:: SOURCE DATA ::
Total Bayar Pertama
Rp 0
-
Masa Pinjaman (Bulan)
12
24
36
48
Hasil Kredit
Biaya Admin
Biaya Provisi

:: WHAT YOU NEED TO DO ::
Line by line, transcribe the data exactly.

:: TASK ANSWER ::
Total Bayar Pertama
Rp 0
-
Masa Pinjaman (Bulan)
12
24
36
48
Hasil Kredit
Biaya Admin
Biaya Provisi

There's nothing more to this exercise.